Supreme Court of Western Australia

Court System in Western Australia

Courts and Tribunals operate in a hierarchal system. This means that a court or tribunal is bound by any decisions of a higher court or tribunal.

In Western Australia, the hierarchy moves upwards from the Magistrates Court to the District Court and then to the Supreme Court. To go above the Supreme Court, a case must go to the High Court of Australia, the ultimate court from which there is no appeal. Appeals from this court may only proceed to the High Court if the High Court grants special leave to appeal. Decisions of the High Court of Australia are binding on all Australian courts.

Parliament enacts laws, known as Acts, statutes or legislation. The courts' role is to interpret and apply the laws that Parliament has enacted. If there is no statute which covers a particular issue, then the law is derived from decisions made by courts. This body of decisions is called the "common law".

Decisions of courts such as the High Court of Australia, the Federal Court, the Supreme Courts of other states and territories and our own Supreme Court all form part of the common law. In deciding what the law is or what it should be where there is no legislation and no higher decision, state courts will also have regard to decisions of courts in common law countries overseas, particularly England and Wales, Canada, the United States and New Zealand.

The High Court of Australia is the highest court in the Australian judicial system. The functions of the High Court are to interpret and apply the law of Australia; to decide cases of special federal significance including challenges to the constitutional validity of laws and to hear appeals, by special leave, from Federal, State and Territory courts.

The Family Court of Australia assists people to resolve complex family disputes usually relating to financial or parenting cases. The Court has registries in all Australia states and territories except for Western Australia.

The District Court of Western Australia is an intermediate trial court placing it between the Magistrates Court and the Supreme Court in the Western Australian courts hierarchy. The District Court deals with serious criminal offences including serious assaults, sexual assaults, serious fraud and commercial theft, burglary and drug offences. The District Court also determines civil claims up to $750,000 and has unlimited jurisdiction in claims for damages for personal injury. The District Court hears appeals from magistrates in civil actions.

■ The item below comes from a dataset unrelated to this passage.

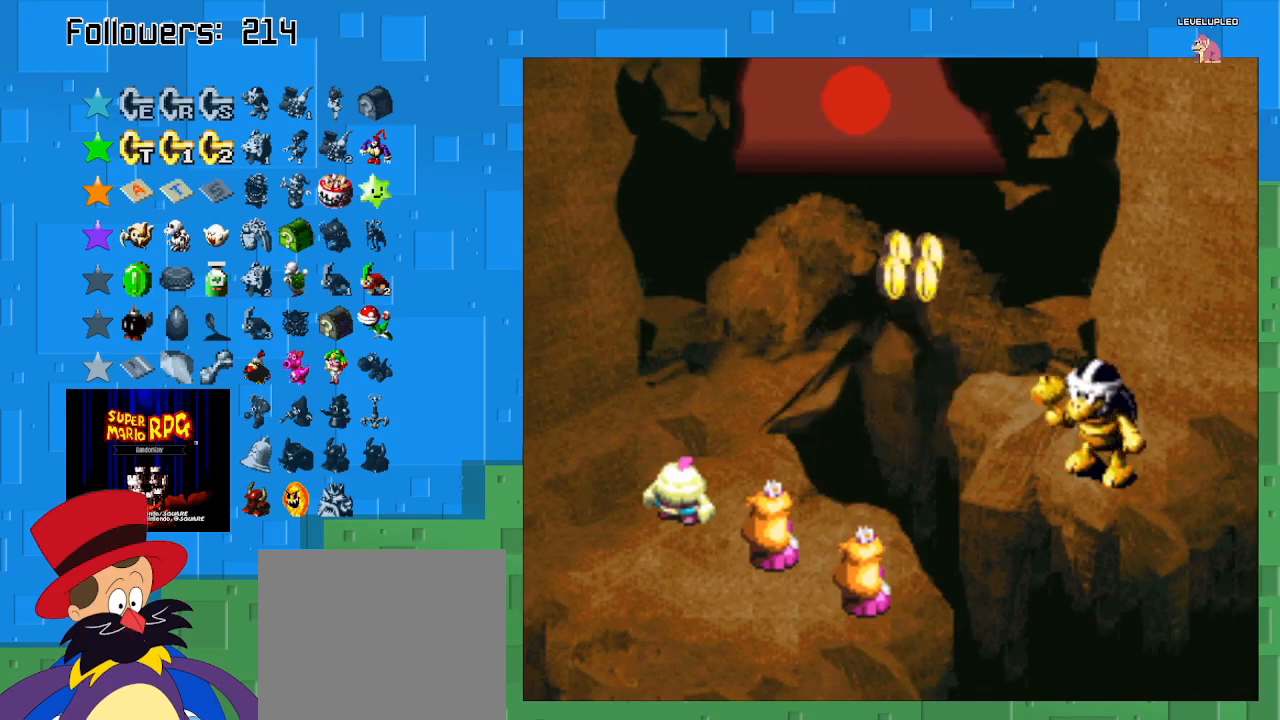
{"buttons": ["CIRCLE"], "left_stick": "center", "right_stick": "center", "events": [[133, "CIRCLE", "up"], [267, "CIRCLE", "down"], [433, "CIRCLE", "up"], [500, "CIRCLE", "down"]]}
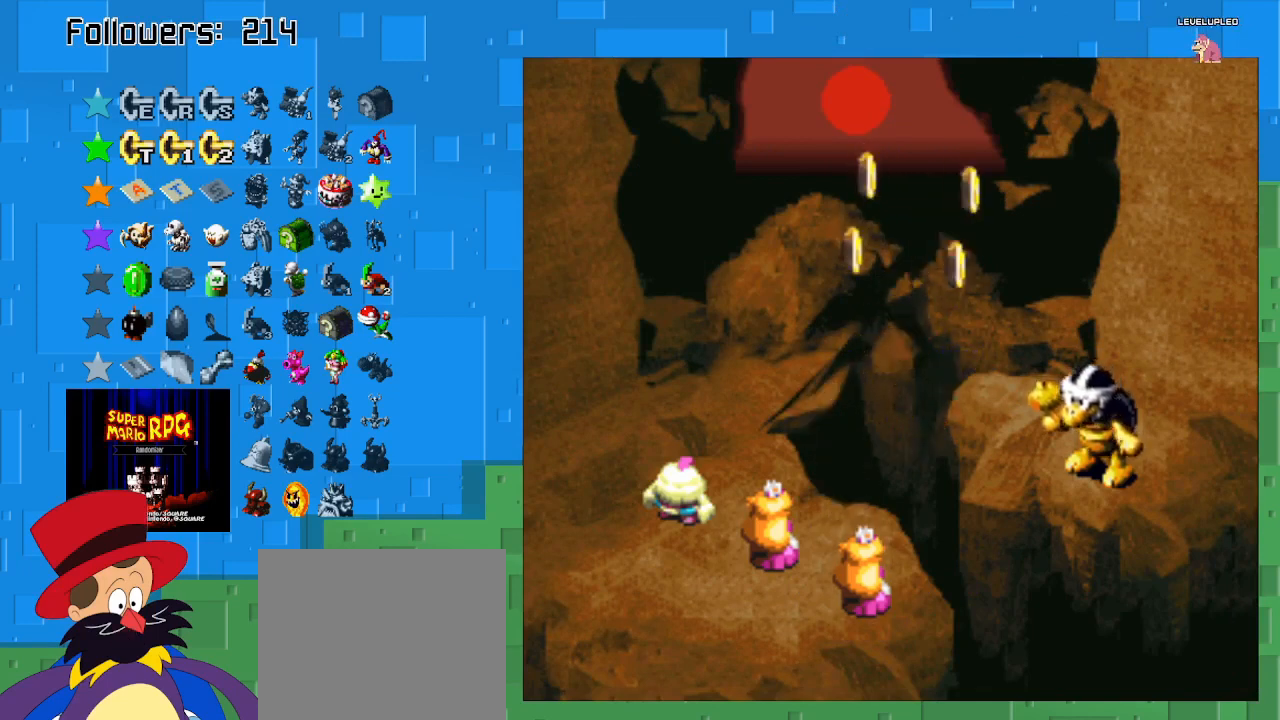
{"buttons": ["CIRCLE"], "left_stick": "center", "right_stick": "center", "events": [[100, "CIRCLE", "up"], [167, "CIRCLE", "down"], [333, "CIRCLE", "up"], [400, "CIRCLE", "down"]]}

The Magistrates Court deals with both civil and criminal matters. All criminal proceedings against adults begin in this jurisdiction. Magistrates deal with the majority of criminal matters summarily (which means that minor offences can be tried without a jury). The Magistrates Court deals with civil matters involving claims up to $75,000.  The Court also has a minor cases procedure which is less formal than the general procedure. The minor cases jurisdictional limit is $10,000.

Within the Magistrates Court there are specialist courts such as Drug Courts and specialist lists such as the Family Violence Lists.

The Drug Court is available only to offenders involved in drug-related crime. It aims to direct eligible offenders with drug misuse problems into treatment and supervision programs to break the cycle of substance misuse and criminal behaviour.

Family Violence Lists involve family violence matters being placed in one court list before a Magistrate. There is a focus on the safety of victims and addressing the causal factors of an offender's violent behaviour. Family Violence Lists aim to break the cycle of family violence by providing the option of programs to address the offender's violent behaviour before sentencing.

The Family Court of Western Australia is vested with State and Federal jurisdiction in matters of family law and deals with divorce, property of a marriage or de facto relationship, matters relating to children, maintenance and adoptions.

Appeals in the Federal jurisdiction of the Family Court of Western Australia are to the Family Court of Australia, and appeals in the non-Federal jurisdiction are to the Court of Appeal (Supreme Court) or to a single judge of the Supreme Court where the Chief Justice considers it appropriate.

The State Administrative Tribunal is established under the State Administrative Act 2004. It is not a court but an independent body consisting of judicial members, legal members and ordinary members that makes and reviews a wide range of administrative decisions. Some of areas of jurisdiction include human rights, vocational regulation, town planning, resource development and commercial and civil disputes. The Tribunal receive its power to hear matters from more than 150 pieces of enabling legislation.

The Children's Court of Western Australia has jurisdiction in respect of offences allegedly committed by children (aged 10 to 17 years) and care & protection matters.

The Coroner's Court has jurisdiction to enquire when a person dies apparently from non-natural causes or where the cause of death is not known. The Coroner must establish the manner in which the death arose, the cause of death, the particulars needed to register the death and the identity of the deceased.

The Warden's Court is constituted under the Mining Act 1978 (WA) and its jurisdiction extends throughout Western Australia.